Deoxyribonucleic acid (DNA) and ribonucleic acid (RNA) are amongst the most important molecules for life on earth – they’re responsible for the storage and translation of the genetic code. DNA and RNA are both linear polymers (chains of molecules) – they consist of sugars, phosphates, and bases, linked together in a chain (Figure 1).

Figure 1 – DNA and RNA structure.

DNA is a double-stranded molecule comprising of four nitrogenous ‘bases’, each strung together along a carbon backbone – these bases are known as adenine (A), thiamine (T), cytosine (C) and guanine (G).

The sequence in which DNA bases occur provides the genetic code within human cells. Some viruses, such as SARS-CoV-2, use RNA rather than DNA as their genetic material.

RNA is a single-stranded molecule, and it also comprises of four nitrogenous bases. Like DNA, RNA contains adenine (A), cytosine (C), and guanine (G) – instead of containing thiamine (T) RNA’s fourth base is uracil (U).

The subtle differences between DNA and RNA have implications for viral sequencing. To read the genetic code of SARS-CoV-2, it’s RNA must first be converted to DNA – allowing it to be ‘read’ by the sequencing machine (Table 1).

Table 1 – Main differences between DNA and RNA molecules

Polymerase chain reaction (PCR) was first developed by Kary Mullis & team in the mid-1980’s, revolutionising the way that clinical samples are tested. The development of PCR has enabled other techniques to be established, including sequencing, cloning and genetic engineering. This wider suite of genomic technologies has enabled clinicians and virologists to understand the characteristics of an active infection, interactions between the host and organisms, and the effectiveness of treatment regimens. Throughout the current pandemic, PCR has been used to diagnose COVID-19 and to provide a template for genomic sequencing, to characterise the specific virus within an infected individual.

PCR targets and amplifies a specific region of single or double-stranded DNA. The following components are required to conduct a PCR: two oligonucleotide primers that flank the DNA sequence being amplified, thermostable polymerase; nucleotides, buffer (including Mg2+, to create an optimal pH) and water.

PCR has 3 crucial steps:

1) Denaturation (about 95°C)- this is the separation of the strands of DNA through melting the double-strand templates apart. The melting temperature depends on the length and the sequence of the template in addition to the duration of the melting

2) Annealing (55-60°C)- this is the attachment of the primers targeting specific sequences. The temperature depends on the primers used. Protocols often use a temperature a few degrees below the melting temperature to enable the stable complexes to be formed with the target sequences and avoid binding with any other sequences.

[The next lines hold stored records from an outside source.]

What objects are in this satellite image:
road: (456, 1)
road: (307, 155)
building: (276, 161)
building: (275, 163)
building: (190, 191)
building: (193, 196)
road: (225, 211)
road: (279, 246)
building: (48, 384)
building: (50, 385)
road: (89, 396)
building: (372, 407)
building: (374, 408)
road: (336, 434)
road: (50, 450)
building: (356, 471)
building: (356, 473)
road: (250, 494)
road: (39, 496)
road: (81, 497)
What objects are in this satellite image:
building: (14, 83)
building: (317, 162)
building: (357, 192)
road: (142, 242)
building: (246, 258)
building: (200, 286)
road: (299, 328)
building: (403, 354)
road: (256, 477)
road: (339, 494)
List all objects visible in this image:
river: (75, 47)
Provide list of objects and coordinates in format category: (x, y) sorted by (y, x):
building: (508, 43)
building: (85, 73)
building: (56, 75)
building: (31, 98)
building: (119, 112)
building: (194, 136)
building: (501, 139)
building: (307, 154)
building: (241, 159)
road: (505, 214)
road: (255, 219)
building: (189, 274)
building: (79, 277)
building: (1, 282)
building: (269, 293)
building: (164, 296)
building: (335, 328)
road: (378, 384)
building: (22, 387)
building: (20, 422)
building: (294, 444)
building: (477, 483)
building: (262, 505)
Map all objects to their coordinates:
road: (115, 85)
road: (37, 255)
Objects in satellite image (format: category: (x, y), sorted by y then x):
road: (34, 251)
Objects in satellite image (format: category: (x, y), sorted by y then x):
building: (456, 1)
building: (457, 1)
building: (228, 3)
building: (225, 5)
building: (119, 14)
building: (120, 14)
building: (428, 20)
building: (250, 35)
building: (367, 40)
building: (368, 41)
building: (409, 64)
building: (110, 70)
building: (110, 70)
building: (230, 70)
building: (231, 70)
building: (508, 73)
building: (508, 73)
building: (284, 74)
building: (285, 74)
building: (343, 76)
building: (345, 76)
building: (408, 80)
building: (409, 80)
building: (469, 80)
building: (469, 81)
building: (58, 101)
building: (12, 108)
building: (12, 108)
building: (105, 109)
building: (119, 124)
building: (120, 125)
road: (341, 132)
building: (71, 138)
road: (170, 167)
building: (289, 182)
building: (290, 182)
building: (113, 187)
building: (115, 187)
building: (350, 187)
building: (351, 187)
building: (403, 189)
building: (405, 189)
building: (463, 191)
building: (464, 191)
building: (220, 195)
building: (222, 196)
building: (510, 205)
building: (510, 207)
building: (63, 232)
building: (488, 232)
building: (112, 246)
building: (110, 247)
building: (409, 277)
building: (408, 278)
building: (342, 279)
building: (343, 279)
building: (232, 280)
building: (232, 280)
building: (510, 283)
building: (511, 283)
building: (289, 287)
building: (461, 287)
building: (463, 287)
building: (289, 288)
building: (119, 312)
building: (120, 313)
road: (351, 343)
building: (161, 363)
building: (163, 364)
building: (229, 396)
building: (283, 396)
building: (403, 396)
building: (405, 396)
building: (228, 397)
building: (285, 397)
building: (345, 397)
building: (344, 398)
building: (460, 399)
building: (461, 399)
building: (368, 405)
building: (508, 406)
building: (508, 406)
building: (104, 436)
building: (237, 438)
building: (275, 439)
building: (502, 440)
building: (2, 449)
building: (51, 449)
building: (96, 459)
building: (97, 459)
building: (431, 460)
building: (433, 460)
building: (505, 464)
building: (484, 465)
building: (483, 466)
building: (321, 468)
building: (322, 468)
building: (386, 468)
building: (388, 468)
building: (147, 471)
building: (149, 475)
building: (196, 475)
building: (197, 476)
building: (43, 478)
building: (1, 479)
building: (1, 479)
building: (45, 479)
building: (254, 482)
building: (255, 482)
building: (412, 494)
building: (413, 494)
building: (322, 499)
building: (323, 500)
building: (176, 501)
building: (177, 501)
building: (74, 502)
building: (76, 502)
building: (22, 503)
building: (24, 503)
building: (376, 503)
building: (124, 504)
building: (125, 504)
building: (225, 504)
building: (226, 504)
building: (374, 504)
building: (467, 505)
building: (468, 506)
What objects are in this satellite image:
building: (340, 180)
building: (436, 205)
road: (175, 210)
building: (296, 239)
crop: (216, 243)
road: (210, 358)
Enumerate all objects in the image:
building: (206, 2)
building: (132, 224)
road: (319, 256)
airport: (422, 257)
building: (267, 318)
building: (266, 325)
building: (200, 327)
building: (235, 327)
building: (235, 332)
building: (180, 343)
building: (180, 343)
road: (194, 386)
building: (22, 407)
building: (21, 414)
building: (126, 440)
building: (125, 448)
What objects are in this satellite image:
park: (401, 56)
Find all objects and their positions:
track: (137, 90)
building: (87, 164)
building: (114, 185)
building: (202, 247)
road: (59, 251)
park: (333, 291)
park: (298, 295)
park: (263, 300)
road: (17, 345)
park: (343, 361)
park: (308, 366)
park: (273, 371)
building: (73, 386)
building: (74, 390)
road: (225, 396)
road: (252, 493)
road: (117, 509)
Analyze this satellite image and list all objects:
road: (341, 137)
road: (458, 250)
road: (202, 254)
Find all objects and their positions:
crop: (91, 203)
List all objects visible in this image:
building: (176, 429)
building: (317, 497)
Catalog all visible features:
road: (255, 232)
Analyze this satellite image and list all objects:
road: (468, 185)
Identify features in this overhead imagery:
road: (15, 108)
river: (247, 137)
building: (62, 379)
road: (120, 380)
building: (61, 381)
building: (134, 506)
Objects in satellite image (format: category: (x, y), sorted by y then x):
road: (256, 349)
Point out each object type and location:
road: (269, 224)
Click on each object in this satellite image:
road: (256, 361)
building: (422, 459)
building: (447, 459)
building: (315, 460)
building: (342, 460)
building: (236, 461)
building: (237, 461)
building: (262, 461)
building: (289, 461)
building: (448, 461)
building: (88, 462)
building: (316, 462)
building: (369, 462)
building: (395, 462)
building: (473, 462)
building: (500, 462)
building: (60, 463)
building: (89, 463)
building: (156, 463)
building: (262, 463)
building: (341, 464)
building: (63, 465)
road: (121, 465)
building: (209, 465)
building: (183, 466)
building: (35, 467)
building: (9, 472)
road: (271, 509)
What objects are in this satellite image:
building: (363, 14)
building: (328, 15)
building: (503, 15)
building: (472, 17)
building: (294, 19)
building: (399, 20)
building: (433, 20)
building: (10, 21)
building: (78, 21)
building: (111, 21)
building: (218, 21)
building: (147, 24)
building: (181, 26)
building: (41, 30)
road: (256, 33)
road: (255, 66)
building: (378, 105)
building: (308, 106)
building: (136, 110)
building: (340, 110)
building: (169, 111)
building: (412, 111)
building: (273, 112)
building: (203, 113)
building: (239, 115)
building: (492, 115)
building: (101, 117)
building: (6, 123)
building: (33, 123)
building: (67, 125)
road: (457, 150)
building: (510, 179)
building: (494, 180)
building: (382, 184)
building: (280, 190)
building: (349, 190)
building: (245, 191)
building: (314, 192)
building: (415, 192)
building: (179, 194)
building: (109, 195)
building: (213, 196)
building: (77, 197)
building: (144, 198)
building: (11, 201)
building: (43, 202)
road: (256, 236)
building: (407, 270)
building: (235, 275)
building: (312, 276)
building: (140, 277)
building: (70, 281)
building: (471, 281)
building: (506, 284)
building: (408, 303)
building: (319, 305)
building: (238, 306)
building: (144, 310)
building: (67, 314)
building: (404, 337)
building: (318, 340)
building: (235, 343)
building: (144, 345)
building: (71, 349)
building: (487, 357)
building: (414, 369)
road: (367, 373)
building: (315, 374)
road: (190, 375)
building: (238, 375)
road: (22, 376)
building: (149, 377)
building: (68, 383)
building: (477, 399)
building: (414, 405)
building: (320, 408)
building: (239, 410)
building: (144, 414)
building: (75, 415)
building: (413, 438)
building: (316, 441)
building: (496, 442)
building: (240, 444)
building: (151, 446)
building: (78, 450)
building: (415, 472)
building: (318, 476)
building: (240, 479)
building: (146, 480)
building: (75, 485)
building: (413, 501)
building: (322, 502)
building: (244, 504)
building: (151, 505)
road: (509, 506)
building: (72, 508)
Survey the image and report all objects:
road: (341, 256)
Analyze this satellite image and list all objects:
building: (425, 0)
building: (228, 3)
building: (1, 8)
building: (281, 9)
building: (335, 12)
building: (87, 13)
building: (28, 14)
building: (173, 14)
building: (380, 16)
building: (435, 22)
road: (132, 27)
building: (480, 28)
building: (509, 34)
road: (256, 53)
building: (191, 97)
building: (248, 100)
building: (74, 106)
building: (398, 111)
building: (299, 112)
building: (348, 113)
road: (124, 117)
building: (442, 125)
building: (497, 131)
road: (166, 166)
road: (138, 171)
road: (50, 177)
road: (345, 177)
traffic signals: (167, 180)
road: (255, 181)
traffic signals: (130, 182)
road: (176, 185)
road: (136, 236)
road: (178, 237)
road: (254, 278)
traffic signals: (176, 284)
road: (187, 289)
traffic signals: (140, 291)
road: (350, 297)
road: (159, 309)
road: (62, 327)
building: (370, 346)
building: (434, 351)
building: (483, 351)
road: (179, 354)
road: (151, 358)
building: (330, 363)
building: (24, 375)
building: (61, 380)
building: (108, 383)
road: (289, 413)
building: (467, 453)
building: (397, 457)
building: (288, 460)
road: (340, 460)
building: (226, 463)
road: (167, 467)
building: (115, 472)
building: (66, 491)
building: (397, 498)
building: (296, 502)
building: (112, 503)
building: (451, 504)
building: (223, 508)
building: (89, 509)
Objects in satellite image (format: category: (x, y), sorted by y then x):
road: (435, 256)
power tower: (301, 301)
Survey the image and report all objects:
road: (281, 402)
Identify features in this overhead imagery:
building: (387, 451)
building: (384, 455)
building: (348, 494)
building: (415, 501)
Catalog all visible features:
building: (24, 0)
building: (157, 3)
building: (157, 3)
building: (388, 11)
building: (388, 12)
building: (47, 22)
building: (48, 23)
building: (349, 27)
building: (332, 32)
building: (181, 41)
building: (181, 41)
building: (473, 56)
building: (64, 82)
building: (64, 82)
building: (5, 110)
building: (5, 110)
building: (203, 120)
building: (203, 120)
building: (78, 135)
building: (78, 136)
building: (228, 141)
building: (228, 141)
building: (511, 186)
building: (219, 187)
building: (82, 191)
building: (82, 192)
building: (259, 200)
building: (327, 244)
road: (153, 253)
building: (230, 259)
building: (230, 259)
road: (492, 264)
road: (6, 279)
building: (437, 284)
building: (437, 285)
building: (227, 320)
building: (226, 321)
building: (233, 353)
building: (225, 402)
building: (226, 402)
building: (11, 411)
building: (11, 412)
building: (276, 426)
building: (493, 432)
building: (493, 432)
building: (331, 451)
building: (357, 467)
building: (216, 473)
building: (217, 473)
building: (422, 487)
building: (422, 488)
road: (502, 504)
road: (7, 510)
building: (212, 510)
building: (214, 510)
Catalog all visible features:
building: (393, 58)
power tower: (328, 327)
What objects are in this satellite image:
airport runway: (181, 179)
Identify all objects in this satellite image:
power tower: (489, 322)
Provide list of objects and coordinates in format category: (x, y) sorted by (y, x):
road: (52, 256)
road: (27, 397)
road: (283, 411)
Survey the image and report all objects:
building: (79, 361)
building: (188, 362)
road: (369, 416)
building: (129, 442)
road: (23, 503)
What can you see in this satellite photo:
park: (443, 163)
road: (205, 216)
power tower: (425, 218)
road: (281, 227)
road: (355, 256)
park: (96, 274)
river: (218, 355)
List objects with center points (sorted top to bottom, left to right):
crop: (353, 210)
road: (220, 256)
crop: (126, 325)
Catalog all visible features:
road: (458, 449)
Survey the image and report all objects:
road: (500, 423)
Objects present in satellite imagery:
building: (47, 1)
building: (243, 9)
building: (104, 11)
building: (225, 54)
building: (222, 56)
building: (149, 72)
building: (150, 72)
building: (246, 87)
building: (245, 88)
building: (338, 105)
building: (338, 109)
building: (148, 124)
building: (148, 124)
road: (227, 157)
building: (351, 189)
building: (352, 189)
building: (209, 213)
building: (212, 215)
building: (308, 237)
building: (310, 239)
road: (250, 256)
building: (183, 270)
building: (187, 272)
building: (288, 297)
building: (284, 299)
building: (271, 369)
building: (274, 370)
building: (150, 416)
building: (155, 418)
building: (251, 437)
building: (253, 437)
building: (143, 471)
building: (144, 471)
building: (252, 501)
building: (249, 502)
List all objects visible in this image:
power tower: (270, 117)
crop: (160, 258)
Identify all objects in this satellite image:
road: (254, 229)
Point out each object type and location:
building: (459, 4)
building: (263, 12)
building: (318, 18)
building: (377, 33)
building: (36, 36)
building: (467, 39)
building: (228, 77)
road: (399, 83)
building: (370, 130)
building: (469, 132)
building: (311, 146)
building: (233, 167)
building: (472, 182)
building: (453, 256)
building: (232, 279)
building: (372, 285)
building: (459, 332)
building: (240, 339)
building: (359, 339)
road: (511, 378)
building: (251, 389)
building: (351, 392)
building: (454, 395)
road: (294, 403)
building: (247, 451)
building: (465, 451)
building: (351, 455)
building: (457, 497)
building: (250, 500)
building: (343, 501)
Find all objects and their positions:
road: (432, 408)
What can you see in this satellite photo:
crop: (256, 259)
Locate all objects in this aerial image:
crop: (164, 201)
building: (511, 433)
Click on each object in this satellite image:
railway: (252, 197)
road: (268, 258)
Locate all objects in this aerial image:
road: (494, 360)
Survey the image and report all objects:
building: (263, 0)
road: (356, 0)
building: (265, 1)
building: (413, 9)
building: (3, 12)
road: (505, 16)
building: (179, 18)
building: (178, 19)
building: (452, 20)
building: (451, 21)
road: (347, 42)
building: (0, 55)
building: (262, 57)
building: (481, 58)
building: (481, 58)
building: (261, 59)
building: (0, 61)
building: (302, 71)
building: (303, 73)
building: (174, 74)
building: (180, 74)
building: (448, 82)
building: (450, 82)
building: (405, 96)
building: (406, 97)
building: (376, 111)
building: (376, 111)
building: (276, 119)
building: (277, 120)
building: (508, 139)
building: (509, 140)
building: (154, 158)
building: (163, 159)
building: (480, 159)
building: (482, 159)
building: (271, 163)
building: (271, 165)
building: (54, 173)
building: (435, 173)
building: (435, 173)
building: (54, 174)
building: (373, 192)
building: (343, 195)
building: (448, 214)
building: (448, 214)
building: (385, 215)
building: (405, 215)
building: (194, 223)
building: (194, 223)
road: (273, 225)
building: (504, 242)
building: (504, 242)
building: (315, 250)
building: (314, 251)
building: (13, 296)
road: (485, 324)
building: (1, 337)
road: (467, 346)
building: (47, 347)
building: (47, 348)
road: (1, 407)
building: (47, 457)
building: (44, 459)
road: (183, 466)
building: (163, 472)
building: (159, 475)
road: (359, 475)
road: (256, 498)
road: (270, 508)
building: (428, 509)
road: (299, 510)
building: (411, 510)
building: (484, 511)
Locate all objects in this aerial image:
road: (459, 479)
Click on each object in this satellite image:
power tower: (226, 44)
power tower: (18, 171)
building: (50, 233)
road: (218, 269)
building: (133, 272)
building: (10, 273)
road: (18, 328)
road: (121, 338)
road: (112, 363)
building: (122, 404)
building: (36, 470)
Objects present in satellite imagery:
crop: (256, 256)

3) Elongation (72°C)- this is the synthesis of new strands of DNA with help from DNA polymerase, which is used to anneal the primers whilst stabilizing the complex.

These temperatures are regulated with a thermocycler, which can be programmed to change according to the PCR of interest. The experimental conditions are critical to the outcome of the PCR reaction. For example, if annealing temperature is too high, there might be insufficient primer-template hybridization. If it’s too low, it could result in the creation of non-specific products, which are formed from a large number of base pair mismatches. It is important that the magnesium ion concentration is optimised for each primer being used. There is a balance between providing enough magnesium to provide stability to the polymerase, whereas too much magnesium can mean the primer binding may become non-specific.

PCR is the amplification of nucleic acid which provides genetically identical copies. This amplifies the nucleic acid but it is not possible to quantify the amount of nucleic acid as the amount of product doesn’t correlate with the amount of nucleic acid in the original sample. It is a qualitative technique. End-point PCR is visualised by the use of gel electrophoresis.

Pros: Sensitive as only one copy of target DNA is sufficient, easy to use and is a rapid technique. Cons: There is a risk of false positives if there is cross-contamination; the analysis of the results are not automated, it requires the post-PCR processing to be able to read the results (gel electrophoresis and therefore poor resolution); it is not a quantitative method and therefore it does not provide information on template target DNA.

Real-time PCR, also known as Kinetic PCR, was developed in 1992 and allows for the semi-quantification of the amount of nucleic acid present. By measuring fluorescent dyes or probes, this has enabled the proportional comparison to the amount of product made from amplification and the amount of cycles required to form a threshold amount of amplified DNA. This approach has been used for many years in virology and has been utilised in the current pandemic to prioritise samples that are more likely to generate a good quality sequence. The PCR efficiency has to be calculated when considering this; usually this represents a doubling of the amount of cloned nucleic acid per cycle of amplification. With this in mind, the amount of DNA molecules originally present in the sample can be measured.